(Hommage) à Geneviève Huttin, par Véronique Pittolo

Par Florence Trocmé

Geneviève Huttin, une femme douce

J'ai toujours eu l'idée à 18 ans d'écrire sur ma vie…
je souhaitais que des gens, un jour, lisent ma biographie avec une curiosité émue…
*1

Comment savoir si le désir d’écrire de Geneviève Huttin, sur sa vie, lui est venu à 18 ans, à 20 ans, plus tard ?
Je me souviens de l’inauguration de la première biennale de poésie en Val-de-Marne, en 1991, à l’Hôtel du département de Créteil. C’est là que je la rencontre,
lors du retour à Paris en RER, avec Hubert Lucot et Martine Broda.
Trois figures de la poésie contemporaine aujourd’hui disparues.
Geneviève vient de nous quitter, Hubert est décédé il y a un peu plus d’un an.
En septembre 2016, nous déjeunions ensemble place des Vosges, Geneviève préparait un dossier Lucot pour la revue Europe.*
Attentive, délicate, soucieuse de ses contemporains, elle élabora une œuvre patiente, intime, associant la mémoire familiale à la rigueur du poème.
La figure du père lorrain reviendra souvent hanter son écriture, cet homme parlant clandestinement une langue empêchée, *2
La mère, personnage complexe, fut la petite mère des contes dépositaire des non dits, des secrets de l’enfance :  

J’ai commencé à écrire l’histoire de la voix comme si c’était la seule réalité,
des mots sur le non-dit des années durant, le dire qui se refuse
……………
Ma voix renvoie l’écho de ton silence
*3
Parallèlement à son œuvre poétique, Geneviève animait les Nuits de France Culture. Lisant ses textes, je l’entends. De l’écrit à l’oral, la dépersonnalisation radiophonique et la subjectivité du poème occupent un lieu sans frontière, où la locutrice installe son territoire dans une géographie de sons.
Je ne sais si l'autobiographie fut chez elle un pacte, un sacerdoce, une obsession…. Loin des chemins balisés de l’autofiction, elle s’inscrivit dans une manière de vagabondage, une façon très personnelle d’habiter poétiquement
les espaces.
Depuis Paris, litanie des cafés, j’ai toujours relié son écriture mélancolique au climat d’un certain cinéma sentimental et intellectuel (Rivette, Rohmer), qui avait pour décor la grande ville, l’anonymat, les rencontres, le poème.
L’Air de Paris, son dernier livre, reprend et résume modestement l’œuvre entière :
J’ai commencé un texte sans chronologie où se trouvent mes amitiés et amours réels sous le signe de Paris *4
La réalité flotte dans l’absence de dates, ainsi le poème restera dans les livres quand les poètes s’en iront définitivement.
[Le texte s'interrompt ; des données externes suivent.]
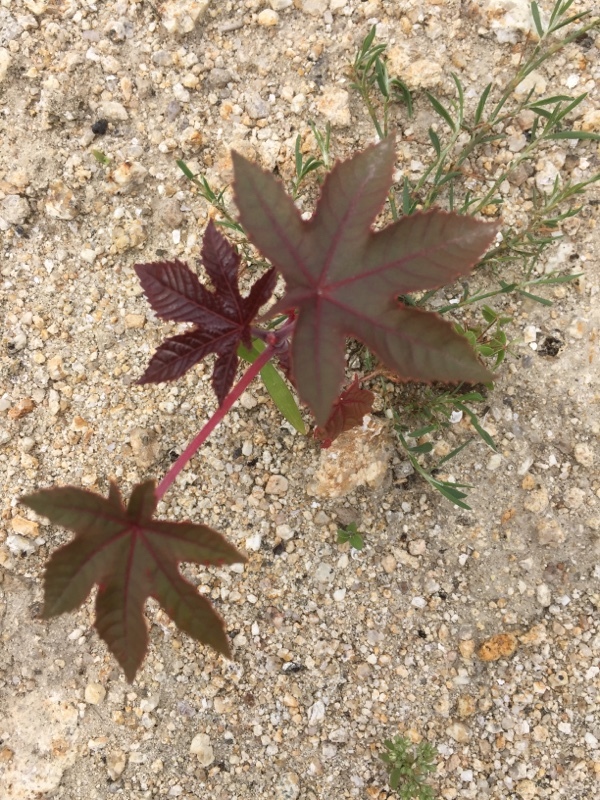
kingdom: Plantae
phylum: Tracheophyta
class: Magnoliopsida
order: Malpighiales
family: Euphorbiaceae
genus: Ricinus
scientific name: Ricinus communis
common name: Castor-oil-plant
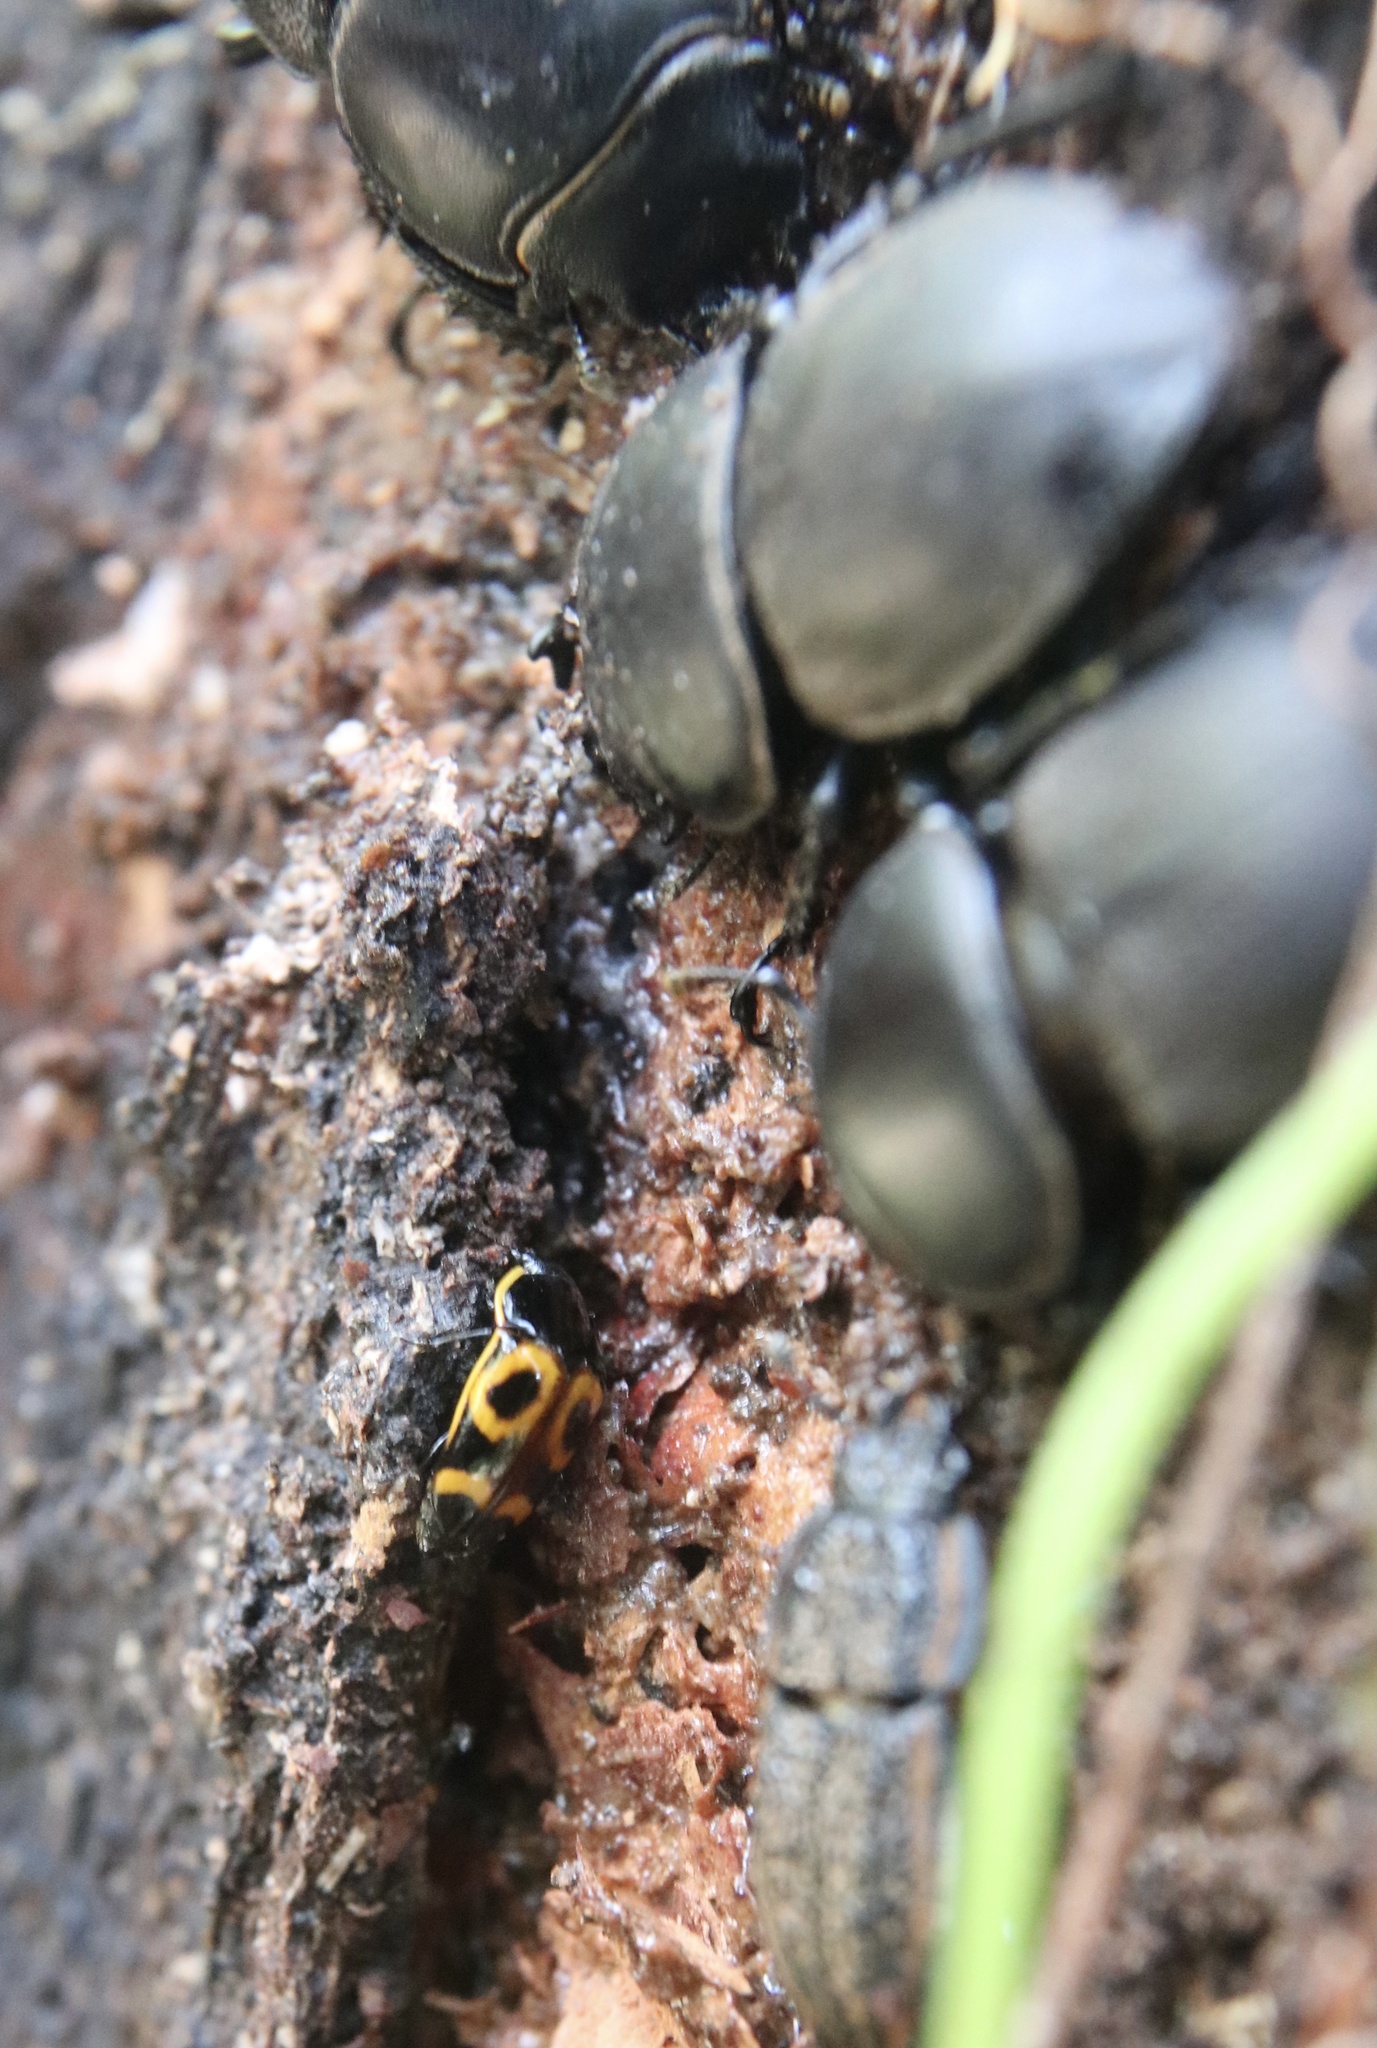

L'écriture est une course contre la mort … cesser d'écrire, ce serait retomber dans l'Histoire … course folle de l'écriture sur sa lancée, en bout de course, à bout de désir.
*6
 
J’aimerais remercier vivement le courage et la fidélité de Jacques Le Scanff, son dernier éditeur (Le Préau des collines L’Antichambre du préau), montrant que les petites vitrines laissent voir de grandes choses.
Véronique Pittolo

*1 Sartre, Entretiens
*2 Frédérique Guétat-Liviani
*3 L’histoire de ma voix (éd Farrago, 2004).
*4 L’Air de Paris, éd l’Antichambre du préau, 2018
*5 Roland Barthes
NDLR : ce dossier vient de sortir dans le numéro d’Europe, n°1068, avril 2018.